:: DATA FOR THIS EXERCISE ::
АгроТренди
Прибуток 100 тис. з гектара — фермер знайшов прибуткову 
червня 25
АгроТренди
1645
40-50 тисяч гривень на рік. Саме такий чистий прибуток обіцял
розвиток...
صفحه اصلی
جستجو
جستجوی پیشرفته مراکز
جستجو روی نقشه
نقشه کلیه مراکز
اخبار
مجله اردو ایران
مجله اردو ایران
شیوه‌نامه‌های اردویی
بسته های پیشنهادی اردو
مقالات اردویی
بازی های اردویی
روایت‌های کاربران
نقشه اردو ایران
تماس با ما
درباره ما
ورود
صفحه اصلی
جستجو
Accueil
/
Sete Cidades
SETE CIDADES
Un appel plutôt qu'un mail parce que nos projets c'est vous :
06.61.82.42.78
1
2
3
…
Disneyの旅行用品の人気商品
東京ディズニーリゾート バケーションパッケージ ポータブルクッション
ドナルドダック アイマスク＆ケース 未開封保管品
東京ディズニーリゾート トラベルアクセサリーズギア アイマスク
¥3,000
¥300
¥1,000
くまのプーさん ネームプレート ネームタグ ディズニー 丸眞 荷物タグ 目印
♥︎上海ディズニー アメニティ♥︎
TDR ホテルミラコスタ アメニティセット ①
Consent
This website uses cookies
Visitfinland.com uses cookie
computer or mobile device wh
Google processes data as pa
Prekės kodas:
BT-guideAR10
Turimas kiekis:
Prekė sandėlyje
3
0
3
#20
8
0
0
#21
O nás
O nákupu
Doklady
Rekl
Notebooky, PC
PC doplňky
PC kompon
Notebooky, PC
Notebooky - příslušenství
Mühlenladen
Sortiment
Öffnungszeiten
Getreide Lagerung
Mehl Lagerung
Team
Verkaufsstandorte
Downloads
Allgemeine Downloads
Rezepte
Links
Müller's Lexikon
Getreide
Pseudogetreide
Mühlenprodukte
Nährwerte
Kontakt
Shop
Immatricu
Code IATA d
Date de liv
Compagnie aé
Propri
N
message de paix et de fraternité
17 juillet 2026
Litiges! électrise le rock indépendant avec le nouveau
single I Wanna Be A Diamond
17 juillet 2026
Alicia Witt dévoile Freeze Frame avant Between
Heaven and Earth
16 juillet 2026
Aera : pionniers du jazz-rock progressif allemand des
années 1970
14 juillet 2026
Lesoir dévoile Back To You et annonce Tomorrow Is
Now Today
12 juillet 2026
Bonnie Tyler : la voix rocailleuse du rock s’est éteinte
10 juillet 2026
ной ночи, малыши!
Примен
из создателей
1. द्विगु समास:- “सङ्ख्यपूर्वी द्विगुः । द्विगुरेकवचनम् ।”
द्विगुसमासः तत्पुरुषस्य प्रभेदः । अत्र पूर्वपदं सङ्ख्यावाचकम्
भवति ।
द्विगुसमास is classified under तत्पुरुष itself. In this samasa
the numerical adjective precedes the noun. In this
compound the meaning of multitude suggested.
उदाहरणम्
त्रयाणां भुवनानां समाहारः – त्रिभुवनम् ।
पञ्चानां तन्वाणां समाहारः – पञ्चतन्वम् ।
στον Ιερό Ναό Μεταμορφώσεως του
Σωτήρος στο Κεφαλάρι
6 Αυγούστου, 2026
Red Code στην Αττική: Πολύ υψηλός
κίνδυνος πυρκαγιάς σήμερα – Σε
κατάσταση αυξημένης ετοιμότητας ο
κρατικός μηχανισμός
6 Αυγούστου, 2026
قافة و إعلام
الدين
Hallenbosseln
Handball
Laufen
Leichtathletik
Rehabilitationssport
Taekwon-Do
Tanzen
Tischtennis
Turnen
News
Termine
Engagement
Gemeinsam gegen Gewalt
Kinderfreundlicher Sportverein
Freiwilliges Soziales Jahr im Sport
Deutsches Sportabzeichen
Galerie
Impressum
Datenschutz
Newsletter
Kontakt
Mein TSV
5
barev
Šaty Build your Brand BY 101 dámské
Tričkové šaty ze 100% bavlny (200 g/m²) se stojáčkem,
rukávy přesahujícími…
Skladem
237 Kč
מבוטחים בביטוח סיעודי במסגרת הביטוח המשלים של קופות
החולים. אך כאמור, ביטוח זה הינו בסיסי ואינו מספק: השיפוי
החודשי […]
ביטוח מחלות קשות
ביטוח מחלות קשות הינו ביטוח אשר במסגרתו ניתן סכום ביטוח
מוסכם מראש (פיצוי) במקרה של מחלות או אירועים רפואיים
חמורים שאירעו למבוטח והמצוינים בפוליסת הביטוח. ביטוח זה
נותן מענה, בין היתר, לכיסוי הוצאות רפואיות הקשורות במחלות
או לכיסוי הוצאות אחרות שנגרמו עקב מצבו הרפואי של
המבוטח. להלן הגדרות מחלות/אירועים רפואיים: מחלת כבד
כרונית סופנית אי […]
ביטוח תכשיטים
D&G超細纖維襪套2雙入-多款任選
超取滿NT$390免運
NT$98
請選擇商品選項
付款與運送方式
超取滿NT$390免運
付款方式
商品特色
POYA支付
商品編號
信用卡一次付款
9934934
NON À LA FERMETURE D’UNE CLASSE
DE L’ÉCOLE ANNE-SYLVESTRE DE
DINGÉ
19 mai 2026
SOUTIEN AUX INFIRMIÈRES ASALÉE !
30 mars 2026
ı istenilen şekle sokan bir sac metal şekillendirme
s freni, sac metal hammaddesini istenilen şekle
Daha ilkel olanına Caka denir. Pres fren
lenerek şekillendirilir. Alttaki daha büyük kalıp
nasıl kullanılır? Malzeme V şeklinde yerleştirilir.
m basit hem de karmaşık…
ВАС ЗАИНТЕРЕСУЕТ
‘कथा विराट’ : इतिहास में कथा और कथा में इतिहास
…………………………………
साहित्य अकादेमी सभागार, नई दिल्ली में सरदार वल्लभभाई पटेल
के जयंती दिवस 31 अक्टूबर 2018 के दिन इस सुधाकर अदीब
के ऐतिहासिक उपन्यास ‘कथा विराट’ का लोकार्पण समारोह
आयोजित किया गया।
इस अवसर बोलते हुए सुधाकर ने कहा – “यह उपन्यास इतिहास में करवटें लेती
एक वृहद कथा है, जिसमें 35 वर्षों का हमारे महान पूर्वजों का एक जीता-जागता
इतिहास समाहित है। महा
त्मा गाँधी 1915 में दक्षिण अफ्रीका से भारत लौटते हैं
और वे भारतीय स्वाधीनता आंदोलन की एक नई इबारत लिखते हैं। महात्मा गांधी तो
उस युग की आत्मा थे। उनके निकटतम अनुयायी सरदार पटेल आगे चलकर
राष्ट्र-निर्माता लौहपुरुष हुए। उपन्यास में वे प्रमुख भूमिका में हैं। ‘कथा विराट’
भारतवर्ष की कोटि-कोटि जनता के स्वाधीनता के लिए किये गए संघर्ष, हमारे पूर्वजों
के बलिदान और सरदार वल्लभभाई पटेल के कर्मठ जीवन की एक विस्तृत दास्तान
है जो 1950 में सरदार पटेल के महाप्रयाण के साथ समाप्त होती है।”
:::
> WORK INSTRUCTIONS:
Reproduce word for word only the first line of the listing above and each line after it through the line with "Disneyの旅行用品の人気商品".

> ANSWER SECTION:
АгроТренди
Прибуток 100 тис. з гектара — фермер знайшов прибуткову 
червня 25
АгроТренди
1645
40-50 тисяч гривень на рік. Саме такий чистий прибуток обіцял
розвиток...
صفحه اصلی
جستجو
جستجوی پیشرفته مراکز
جستجو روی نقشه
نقشه کلیه مراکز
اخبار
مجله اردو ایران
مجله اردو ایران
شیوه‌نامه‌های اردویی
بسته های پیشنهادی اردو
مقالات اردویی
بازی های اردویی
روایت‌های کاربران
نقشه اردو ایران
تماس با ما
درباره ما
ورود
صفحه اصلی
جستجو
Accueil
/
Sete Cidades
SETE CIDADES
Un appel plutôt qu'un mail parce que nos projets c'est vous :
06.61.82.42.78
1
2
3
…
Disneyの旅行用品の人気商品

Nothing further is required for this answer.